Advocate for Yourself
Red Flags—When to Push Back or Get a Second Opinion
- Your doctor refuses to discuss HT because "it's too dangerous" without considering your individual situation
- You're told HT is only for "the first 5 years" as a blanket rule (this is outdated)
- Your doctor won't prescribe transdermal estrogen even though you have clot risk factors
- You're prescribed HT but never reassessed or asked about benefits/side effects
- You're told to stop HT immediately when you turn 60 or reach year 5, regardless of how well you're doing
- Your vaginal symptoms are dismissed as "just part of aging" without offering treatment options
- You're prescribed "bioidentical" hormones from a compounding pharmacy without discussion of FDA-approved options
Remember: Menopause is not a disease, but severe symptoms don't have to be endured. You deserve treatment that allows you to function well and maintain your quality of life. If your provider isn't helping you achieve that, find a menopause specialist (NAMS-certified practitioners at menopause.org).
Key Takeaways
- Hormone therapy is the most effective treatment for hot flashes (75-90% reduction) and vaginal dryness.

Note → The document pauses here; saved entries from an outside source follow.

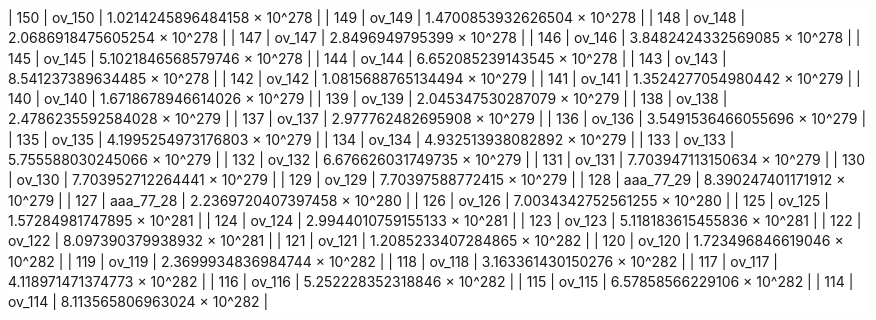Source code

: | 150 | ov_150 | 1.0214245896484158 × 10^278 |
| 149 | ov_149 | 1.4700853932626504 × 10^278 |
| 148 | ov_148 | 2.0686918475605254 × 10^278 |
| 147 | ov_147 | 2.8496949795399 × 10^278 |
| 146 | ov_146 | 3.8482424332569085 × 10^278 |
| 145 | ov_145 | 5.1021846568579746 × 10^278 |
| 144 | ov_144 | 6.652085239143545 × 10^278 |
| 143 | ov_143 | 8.541237389634485 × 10^278 |
| 142 | ov_142 | 1.0815688765134494 × 10^279 |
| 141 | ov_141 | 1.3524277054980442 × 10^279 |
| 140 | ov_140 | 1.6718678946614026 × 10^279 |
| 139 | ov_139 | 2.045347530287079 × 10^279 |
| 138 | ov_138 | 2.4786235592584028 × 10^279 |
| 137 | ov_137 | 2.977762482695908 × 10^279 |
| 136 | ov_136 | 3.5491536466055696 × 10^279 |
| 135 | ov_135 | 4.1995254973176803 × 10^279 |
| 134 | ov_134 | 4.932513938082892 × 10^279 |
| 133 | ov_133 | 5.755588030245066 × 10^279 |
| 132 | ov_132 | 6.676626031749735 × 10^279 |
| 131 | ov_131 | 7.703947113150634 × 10^279 |
| 130 | ov_130 | 7.703952712264441 × 10^279 |
| 129 | ov_129 | 7.70397588772415 × 10^279 |
| 128 | aaa_77_29 | 8.390247401171912 × 10^279 |
| 127 | aaa_77_28 | 2.2369720407397458 × 10^280 |
| 126 | ov_126 | 7.0034342752561255 × 10^280 |
| 125 | ov_125 | 1.57284981747895 × 10^281 |
| 124 | ov_124 | 2.9944010759155133 × 10^281 |
| 123 | ov_123 | 5.118183615455836 × 10^281 |
| 122 | ov_122 | 8.097390379938932 × 10^281 |
| 121 | ov_121 | 1.2085233407284865 × 10^282 |
| 120 | ov_120 | 1.723496846619046 × 10^282 |
| 119 | ov_119 | 2.3699934836984744 × 10^282 |
| 118 | ov_118 | 3.163361430150276 × 10^282 |
| 117 | ov_117 | 4.118971471374773 × 10^282 |
| 116 | ov_116 | 5.252228352318846 × 10^282 |
| 115 | ov_115 | 6.57858566229106 × 10^282 |
| 114 | ov_114 | 8.113565806963024 × 10^282 |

- Timing is everything: Starting HT before age 60 or within 10 years of menopause has favorable risk-benefit. Starting late increases risks.
- Transdermal (patches/gel) is safer than pills for blood clot risk. Always request this if you have risk factors.
- Combined estrogen + progestogen has small increased breast cancer risk (~1 per 1,000 women per year); estrogen-only does not.
- Use the lowest effective dose that controls your symptoms. You can always adjust.
- There's no mandatory stop date. You can continue as long as benefits outweigh risks for YOU.
- Vaginal estrogen is very safe and can be used even by women who can't take systemic HT.
- Non-hormonal options exist (SSRIs, gabapentin, fezolinetant) but are less effective than HT for hot flashes.
- Herbal supplements have weak evidence. Don't waste money expecting significant relief.
- This is YOUR decision based on YOUR symptoms, YOUR health history, and YOUR priorities. There's no one right answer for everyone.